At the same time, the analysis doesn't add up to a "theory" of trust networks; it is more analogous to descriptive ecology than it is to the theory of the gene.  When Darwin documents the variety of finches in the Galapagos Islands, or when Wallace painstakingly describes the myriad distinct species of beetles he finds in the jungles of the Malay archipelago, each is involved in a kind of scientific work that stands between pure description and explanatory theorizing.  And this seems to be roughly where Tilly's dissection of trust networks falls as well.
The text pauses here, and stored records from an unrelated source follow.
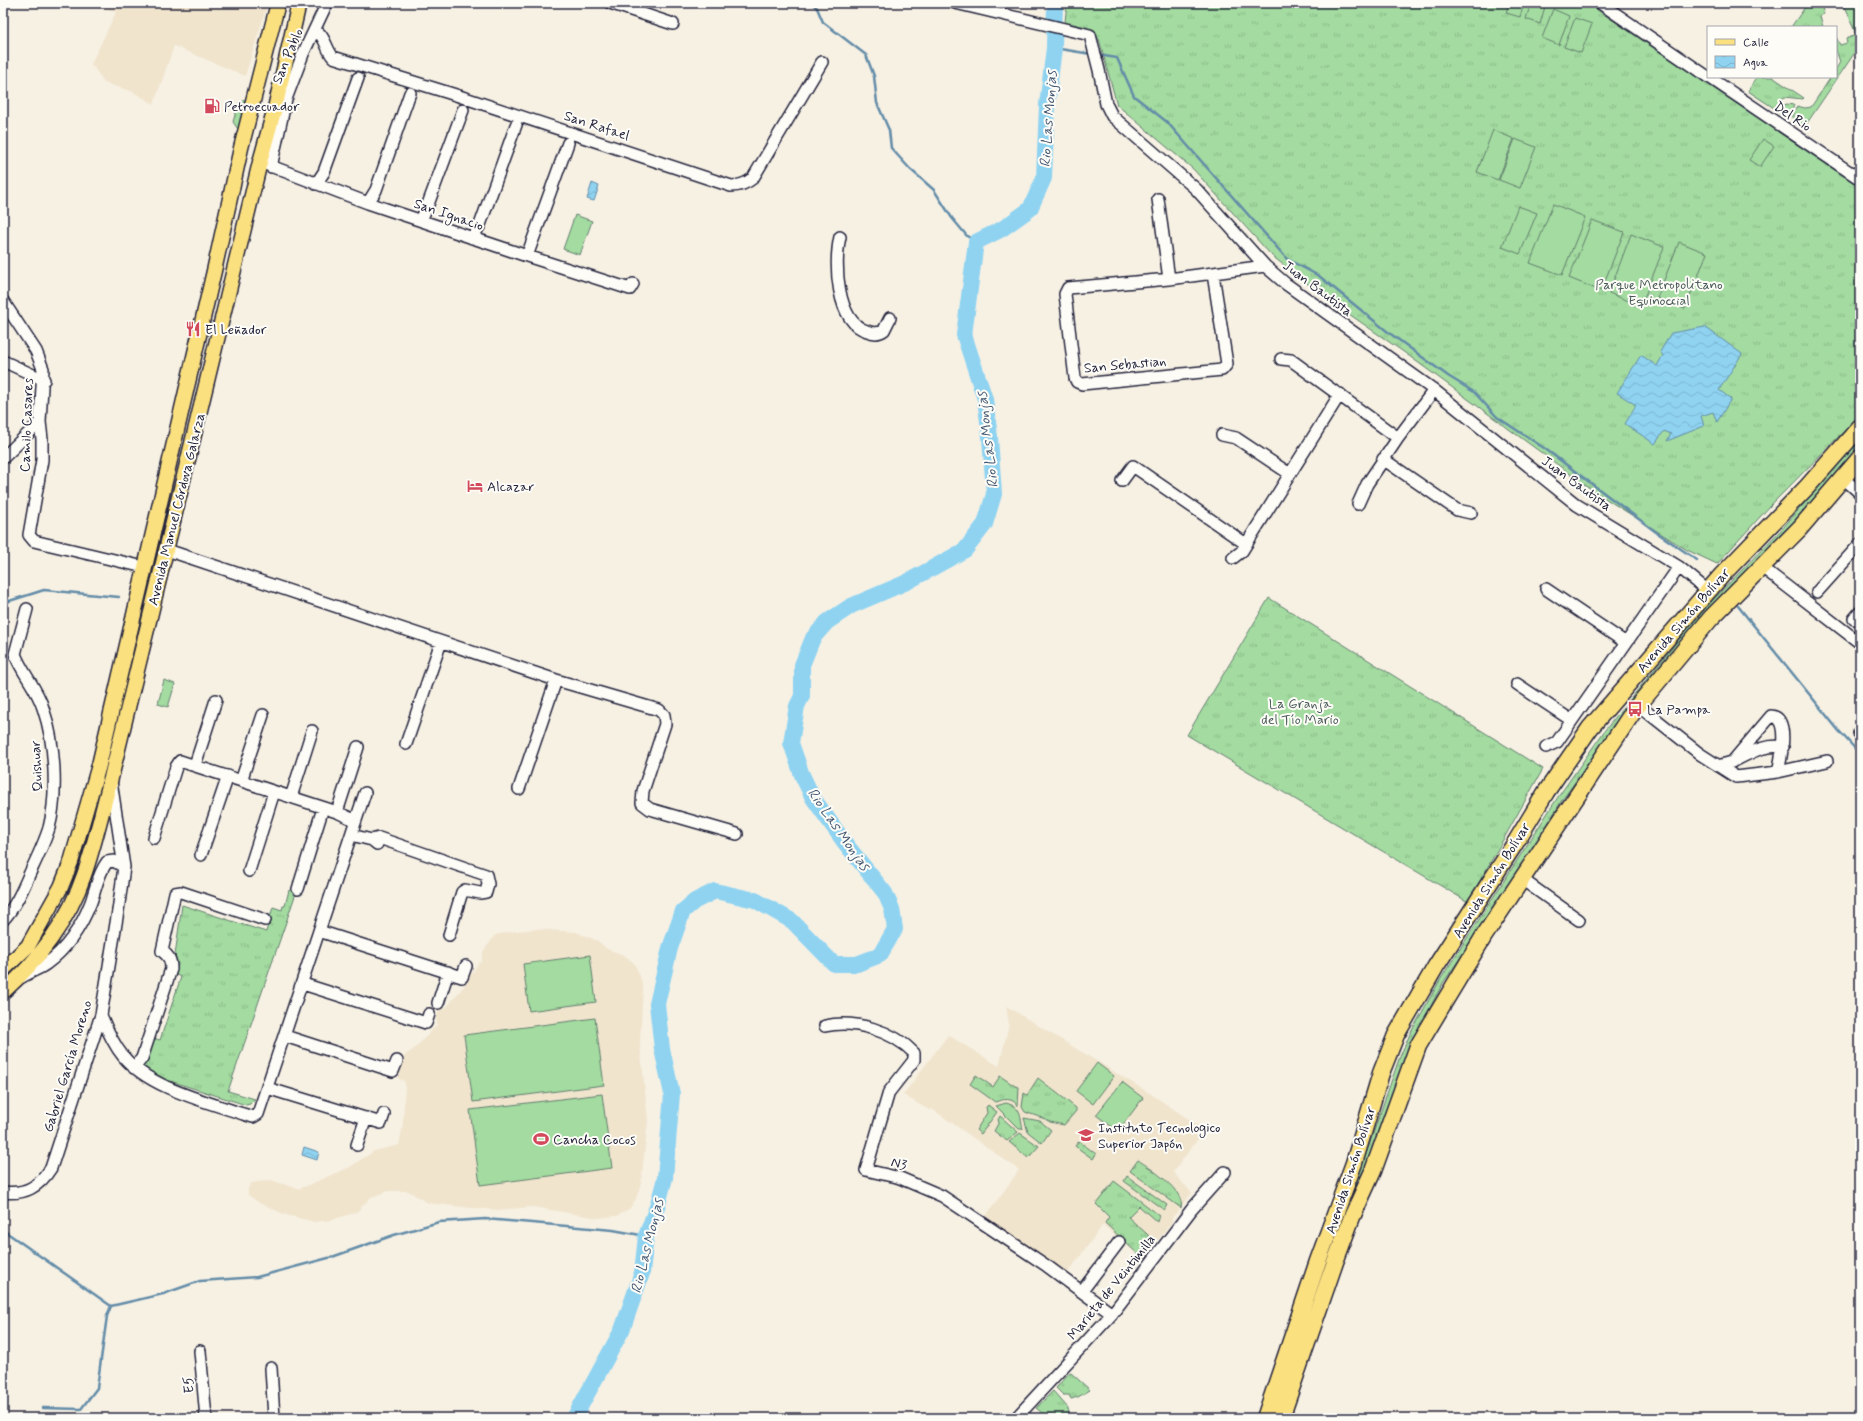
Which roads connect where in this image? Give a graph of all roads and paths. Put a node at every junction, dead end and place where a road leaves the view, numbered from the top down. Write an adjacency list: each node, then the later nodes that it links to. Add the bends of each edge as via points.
1 (278, 3): 14 (main road, Avenida Manuel Córdova Galarza)
2 (299, 3): 15 (main road, Avenida Manuel Córdova Galarza)
3 (327, 3): 8 (street, San Pablo)
4 (610, 3): 7 (street)
5 (955, 3): 28 (street, Juan Bautista, via 1090,36 1106,104 1112,116 1196,189)
6 (1600, 3): 10 (street, Del Rio)
7 (673, 24)
8 (313, 33): 9 (street, San Rafael, via 320,34 333,57 731,186 746,184 753,178); 15 (street, San Pablo)
9 (822, 62)
10 (1707, 76)
11 (358, 78): 21 (street, via 324,172)
12 (1709, 78): 20 (street, Del Rio)
13 (410, 93): 23 (street, via 376,190)
14 (254, 98): 15 (main road); 56 (main road, Avenida Manuel Córdova Galarza)
15 (281, 102): 19 (main road, Avenida Manuel Córdova Galarza)
16 (463, 110): 24 (street)
17 (516, 125): 26 (street, via 480,225)
18 (568, 143): 27 (street)
19 (266, 164): 21 (street, San Ignacio); 54 (main road, Avenida Manuel Córdova Galarza)
20 (1860, 180)
21 (316, 184): 23 (street, San Ignacio)
22 (1158, 199): 30 (street)
23 (368, 203): 24 (street, San Ignacio)
24 (421, 220): 26 (street, San Ignacio)
25 (840, 237): 33 (street, via 837,272 841,296 849,317 860,329 876,333 884,330)
26 (472, 238): 27 (street, San Ignacio)
27 (527, 256): 31 (street, San Ignacio)
28 (1264, 266): 29 (street, San Sebastian); 37 (street, Juan Bautista)
29 (1213, 274): 30 (street, San Sebastian); 30 (street, San Sebastian, via 1226,364 1222,370 1082,384 1077,382 1065,294 1068,288)
30 (1169, 279)
31 (632, 286)
32 (3, 301): 36 (street, Camilo Casares, via 36,351)
33 (890, 318)
34 (1281, 360): 38 (street, via 1291,360)
35 (3, 361): 36 (street)
36 (44, 380): 39 (street, Camilo Casares)
37 (1434, 390): 42 (street); 57 (street, Juan Bautista, via 1577,505)
38 (1340, 394): 42 (street); 46 (street)
39 (40, 422): 43 (street); 56 (street, Camilo Casares, via 42,460 29,535 31,538 38,542)
40 (1860, 427): 60 (highway, Avenida Simón Bolívar)
41 (1222, 436): 46 (street, via 1236,438)
42 (1398, 438): 45 (street)
43 (3, 458)
44 (1860, 458): 47 (highway, Avenida Simón Bolívar)
45 (1383, 459): 50 (street, via 1366,484); 51 (street, via 1457,510)
46 (1290, 474): 52 (street)
47 (1842, 477): 49 (street); 58 (highway, Avenida Simón Bolívar)
48 (1122, 481): 52 (street, via 1133,466)
49 (1860, 493)
50 (1358, 504)
51 (1471, 513)
52 (1246, 544): 55 (street)
53 (1860, 544): 61 (street)
54 (167, 550): 64 (main road, Avenida Manuel Córdova Galarza); 65 (street)
55 (1233, 558)
56 (144, 567): 63 (main road, Avenida Manuel Córdova Galarza)
57 (1679, 567): 60 (street, Juan Bautista); 66 (street)
58 (1763, 568): 67 (street); 71 (highway, Avenida Simón Bolívar, via 1711,618)
59 (1546, 589): 66 (street)
60 (1708, 590): 134 (highway, Avenida Simón Bolívar, via 1590,728 1546,792 1436,966 1396,1035)
61 (1817, 592)
62 (27, 609): 102 (street, Quishuar, via 15,654 36,691 51,739 52,810 49,828 40,852 14,905)
63 (132, 620): 64 (main road, via 138,627); 108 (main road, Avenida Manuel Córdova Galarza, via 99,765 71,862 61,887 28,946)
64 (148, 624): 85 (main road, Avenida Manuel Córdova Galarza)
65 (441, 642): 68 (street); 75 (street)
66 (1626, 643): 73 (street)
67 (1860, 643)
68 (556, 680): 87 (street); 94 (street, via 662,712 665,724 643,791 642,803 650,809)
69 (1517, 684): 73 (street)
70 (216, 700): 81 (street)
71 (1638, 705): 82 (street); 100 (highway, Avenida Simón Bolívar)
72 (263, 716): 86 (street)
73 (1571, 720): 77 (street, via 1557,742)
74 (312, 731): 90 (street)
75 (406, 744)
76 (358, 747): 92 (street)
77 (1546, 747)
78 (1783, 747): 80 (street, via 1764,747); 80 (street, via 1780,720 1776,716 1771,716); 83 (street)
79 (1827, 761): 83 (street)
80 (1732, 762): 82 (street)
81 (195, 765): 84 (street); 96 (street, via 180,761 177,763)
82 (1718, 766): 83 (street, via 1736,777)
83 (1778, 772)
84 (228, 776): 86 (street); 97 (street)
85 (111, 778): 98 (street, Gabriel García Moreno); 110 (main road, Avenida Manuel Córdova Galarza, via 84,876 72,905 46,945)
86 (241, 781): 88 (street)
87 (519, 789)
88 (274, 792): 90 (street); 99 (street)
89 (365, 793): 93 (street)
90 (291, 797): 91 (street)
91 (323, 808): 92 (street); 101 (street)
92 (338, 812): 93 (street)
93 (355, 822): 95 (street)
94 (737, 834)
95 (351, 835): 105 (street); 106 (street, via 372,840 378,845 480,879 487,877 486,892 462,892)
96 (154, 838)
97 (201, 855)
98 (124, 867): 110 (street, via 114,861 107,862 99,877 86,916 71,939 46,964); 115 (street, Gabriel García Moreno)
99 (249, 871)
100 (1522, 880): 104 (street); 135 (highway, Avenida Simón Bolívar, via 1484,936 1418,1046 1373,1171 1335,1262)
101 (298, 889)
102 (3, 920)
103 (266, 920): 119 (street, via 181,892 175,893 162,951 169,956 171,969 146,1049)
104 (1579, 920)
105 (319, 931): 109 (street); 111 (street)
106 (449, 935)
107 (466, 966): 109 (street, via 462,977)
108 (3, 970)
109 (448, 972): 113 (street)
110 (18, 978): 112 (main road, Avenida Manuel Córdova Galarza)
111 (302, 984): 114 (street, via 426,1024); 117 (street)
112 (3, 992)
113 (438, 1003)
114 (429, 1014)
115 (101, 1015): 119 (street, via 117,1048); 125 (street, Gabriel García Moreno, via 51,1168 39,1184 26,1191)
116 (825, 1026): 127 (street, N3, via 841,1024 870,1028 897,1040 914,1053 914,1060 889,1092 866,1170 900,1178 942,1196)
117 (285, 1036): 118 (street, via 394,1071); 120 (street)
118 (397, 1061)
119 (134, 1068): 120 (street, via 147,1077 185,1094 253,1116 258,1114)
120 (267, 1088): 122 (street)
121 (384, 1114): 122 (street, via 381,1123)
122 (366, 1118): 123 (street)
123 (357, 1145)
124 (1225, 1172): 128 (street, Marieta de Veintimilla, via 1192,1209)
125 (3, 1192)
126 (1119, 1242): 127 (street)
127 (1082, 1291): 128 (street, N3)
128 (1112, 1314): 133 (street, Marieta de Veintimilla)
129 (200, 1350): 131 (street, E5)
130 (271, 1368): 132 (street)
131 (206, 1418)
132 (274, 1418)
133 (1016, 1418)
134 (1265, 1418)
135 (1281, 1418)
It is also interesting to consider whether there are important examples of trust networks in the world today.  And it seems clear that there are.  The situation of the ethnic movements in contemporary Burma is one good example.  Domestic terror groups and right-wing militias provide another clear set of examples.  The American Civil Rights movement, the Freedom Riders, and SNCC's organizing efforts offer another good set of examples as well (link).  So the concept of a trust network is in fact a valuable contribution to the study of collective action and social mobilization.